What has happened to poetry? Learned men and women used to quote it like we quote the last funny line from “The Daily Show.” But poetry seems to have lost its cache.

A Facebook exchange made me remember. A friend posted a line that went:

Jerry Grillo is filled with fantastic terrors never felt before. Maybe this is a good day to take opium and bury someone alive.”

Most of the people who responded got it. It’s a line from “The Raven” by Poe. It just may be my favorite line of poetry because of its brilliant alliteration: “And the silken, sad, uncertain rustling of each purple curtain, thrilled me, filled me with fantastic terrors never felt before.”

When I was young, Tuesday night was Family Night at my house. The seven kids (two came later and never knew the wonder of Family Night) were supposed to memorize a song or a poem and recite it for the fam. I memorized “The Raven,” because it was long and I thought it would impress my parents. My dad was a serious Poe fan. Many of you remember the piece I wrote upon his death, in which I recalled him sitting in the hall outside our bedrooms as we were going to sleep, singing songs (“On The Road to Mandalay,” “Go Tell Aunt Rhodie,” “Sleep, Kentucky Babe”) and reading poems (mostly Poe, including “The Raven” and “Annabel Lee,” but also “The Rime of the Ancient Mariner” and “She Walks in Beauty”).

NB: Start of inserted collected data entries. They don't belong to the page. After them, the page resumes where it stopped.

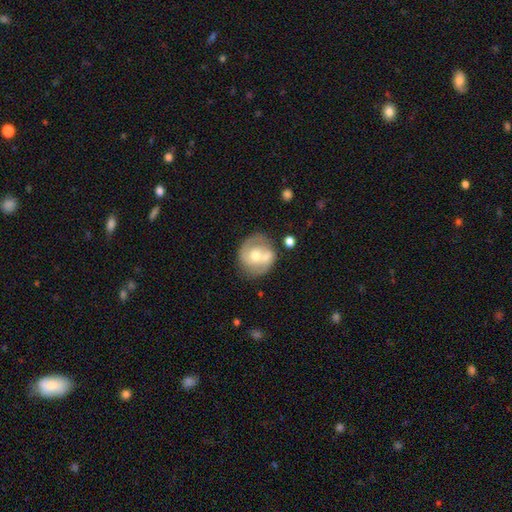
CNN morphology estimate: Smooth or featured? featured or disk (57%)
Edge-on disk? no (97%)
Bar? no (65%)
Spiral arms? yes (61%)
Bulge size? moderate (69%)
Merging? none (52%)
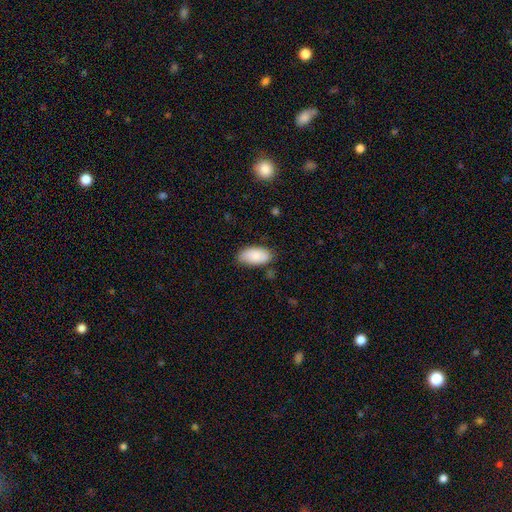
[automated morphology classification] Smooth or featured? smooth (87%)
How rounded? in between (94%)
Merging? none (77%)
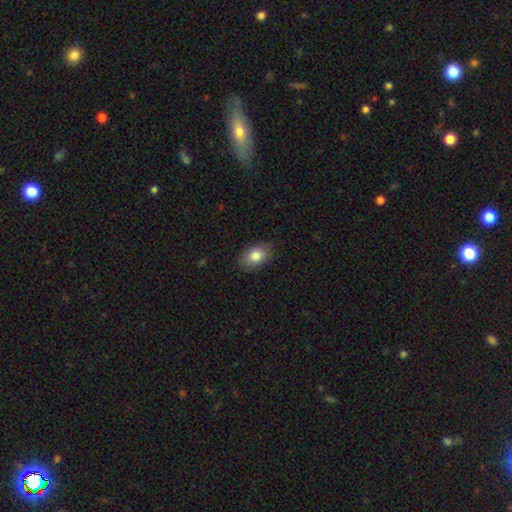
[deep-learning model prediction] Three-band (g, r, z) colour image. It shows a smooth galaxy with no disk features (83%) that is in between round and cigar-shaped (87%). Merging: none (84%).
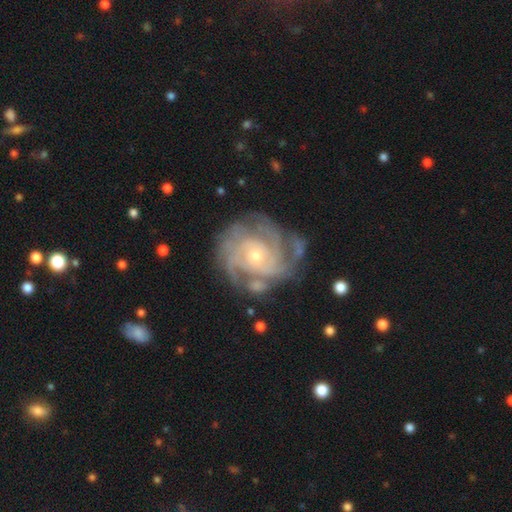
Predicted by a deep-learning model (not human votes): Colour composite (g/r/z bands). It shows a featured or disk galaxy (89%) with no bar (75%), 3 (27%) tight (67%) spiral arms (97%) and a small central bulge (65%). Merging: none (68%).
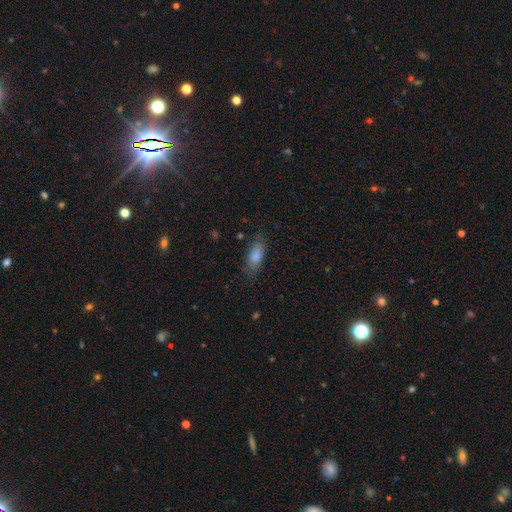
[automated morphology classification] smooth-or-featured: smooth: 83% | featured or disk: 10% | star or artifact: 7%
  how-rounded: in between: 80% | cigar-shaped: 17% | round: 3%
  merging: none: 75% | minor disturbance: 18% | major disturbance: 6% | merger: 2%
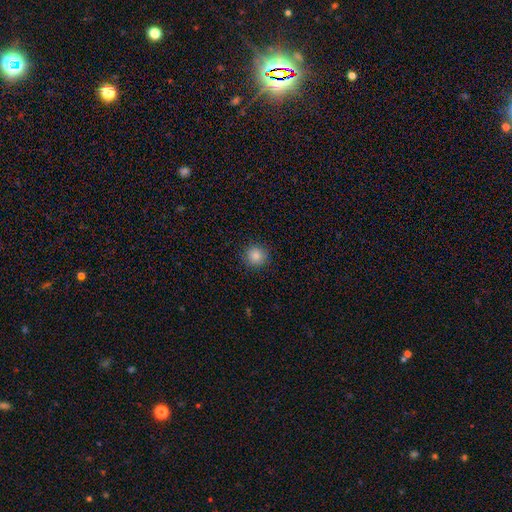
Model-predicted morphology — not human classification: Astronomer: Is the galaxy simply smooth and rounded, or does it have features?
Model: smooth — 86%.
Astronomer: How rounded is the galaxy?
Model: round — 93%.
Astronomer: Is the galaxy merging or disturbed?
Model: none — 90%.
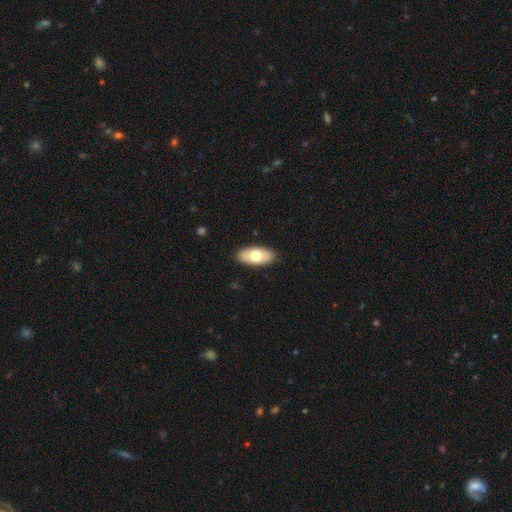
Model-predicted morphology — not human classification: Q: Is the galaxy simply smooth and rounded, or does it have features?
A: smooth — 73%.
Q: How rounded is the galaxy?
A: in between — 90%.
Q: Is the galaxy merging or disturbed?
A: none — 89%.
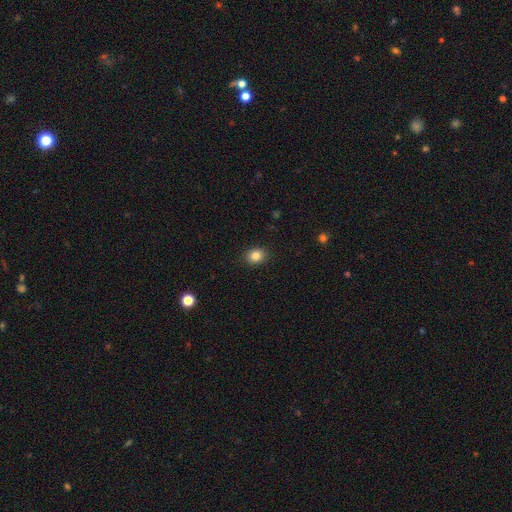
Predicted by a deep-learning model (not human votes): This appears to be a smooth galaxy with no disk features (83%) that is round (59%). Merging: none (90%).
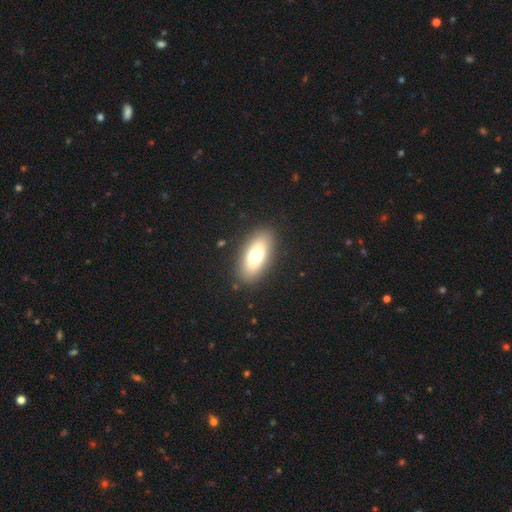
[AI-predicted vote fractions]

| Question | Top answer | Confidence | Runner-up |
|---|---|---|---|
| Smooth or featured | smooth | 69% | featured or disk (23%) |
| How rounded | in between | 85% | cigar-shaped (11%) |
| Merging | none | 87% | minor disturbance (8%) |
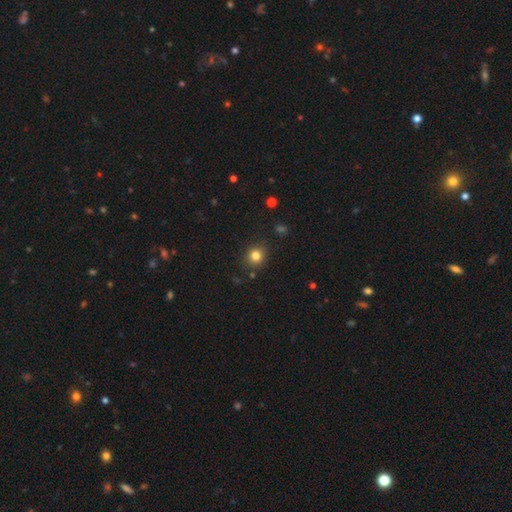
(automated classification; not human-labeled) Q: Smooth or featured?
A: smooth (81%); runner-up: star or artifact (13%)
Q: How rounded?
A: round (88%); runner-up: in between (11%)
Q: Merging?
A: none (85%); runner-up: minor disturbance (9%)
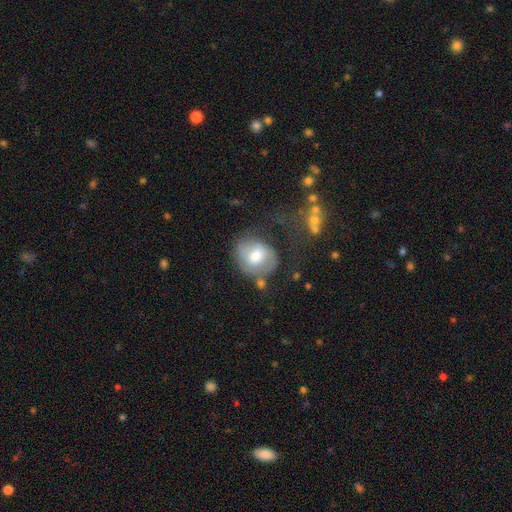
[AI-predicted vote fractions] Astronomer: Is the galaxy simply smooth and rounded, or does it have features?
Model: smooth — 54% (runner-up: featured or disk, 39%).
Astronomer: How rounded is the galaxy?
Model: round — 64%.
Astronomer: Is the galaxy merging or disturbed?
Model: none — 47% (runner-up: minor disturbance, 24%).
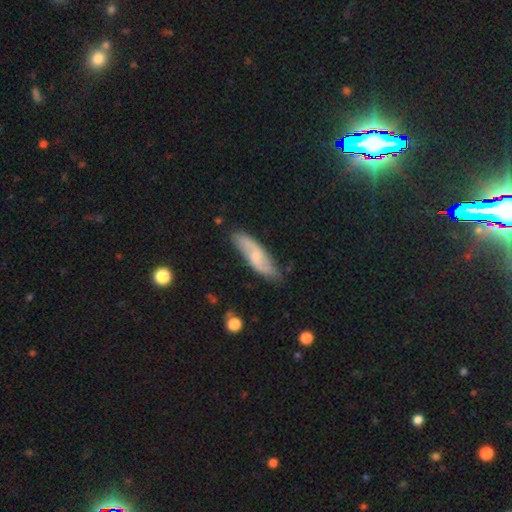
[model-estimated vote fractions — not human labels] smooth-or-featured: smooth: 48% | featured or disk: 46% | star or artifact: 7%
  merging: none: 76% | minor disturbance: 18% | major disturbance: 4% | merger: 2%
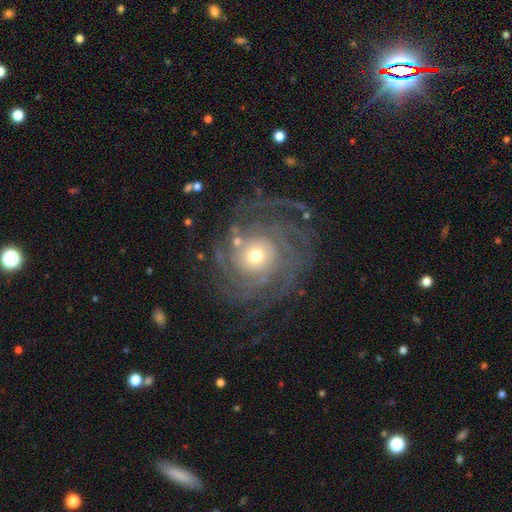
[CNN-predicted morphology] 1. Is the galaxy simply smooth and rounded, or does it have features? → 86% featured or disk, 8% smooth, 7% star or artifact.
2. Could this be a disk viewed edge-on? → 97% no, 3% yes.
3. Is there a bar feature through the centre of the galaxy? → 83% no, 13% weak, 4% strong.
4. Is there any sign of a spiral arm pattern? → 95% yes, 5% no.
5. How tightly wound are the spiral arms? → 72% tight, 21% medium, 7% loose.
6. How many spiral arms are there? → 28% can't tell, 17% more than 4, 17% 4, 16% 3, 13% 2, 8% 1.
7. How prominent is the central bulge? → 55% moderate, 35% small, 8% large, 1% dominant, 1% none.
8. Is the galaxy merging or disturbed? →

So I memorized “The Raven.” And Eliot’s “Macavity the Mystery Cat,” which played a significant part in “Cats,” the musical.

Oddly, several days ago, when Atlanta was having a cold snap and a rash of water main breaks, I was called by a reporter from WABE (I am the spokesperson for the City of Atlanta Department of Watershed Management. When something bad happens, I am on the air.). The reporter said, “Just talk for a few minutes while I do a sound check.” So I started, “Once upon a midnight dreary, while I pondered weak and weary over many a quaint and curious volume of forgotten lore. While I nodded, nearly napping, suddenly there came a tapping as of someone gently rapping, rapping at my chamber door…” I got to this part before the reporter said, “Do you know that whole damn thing?”

For a long time now, when I am in a meeting and bored, and I want to appear as if I am paying attention, I will drag out my computer and type, “Once upon a midnight dreary, while I pondered weak and weary…”

Or the Byron poem, “She walks in beauty like the night of cloudless climes and starry skies. And all that’s best of dark and light meet in her aspect and her eyes.”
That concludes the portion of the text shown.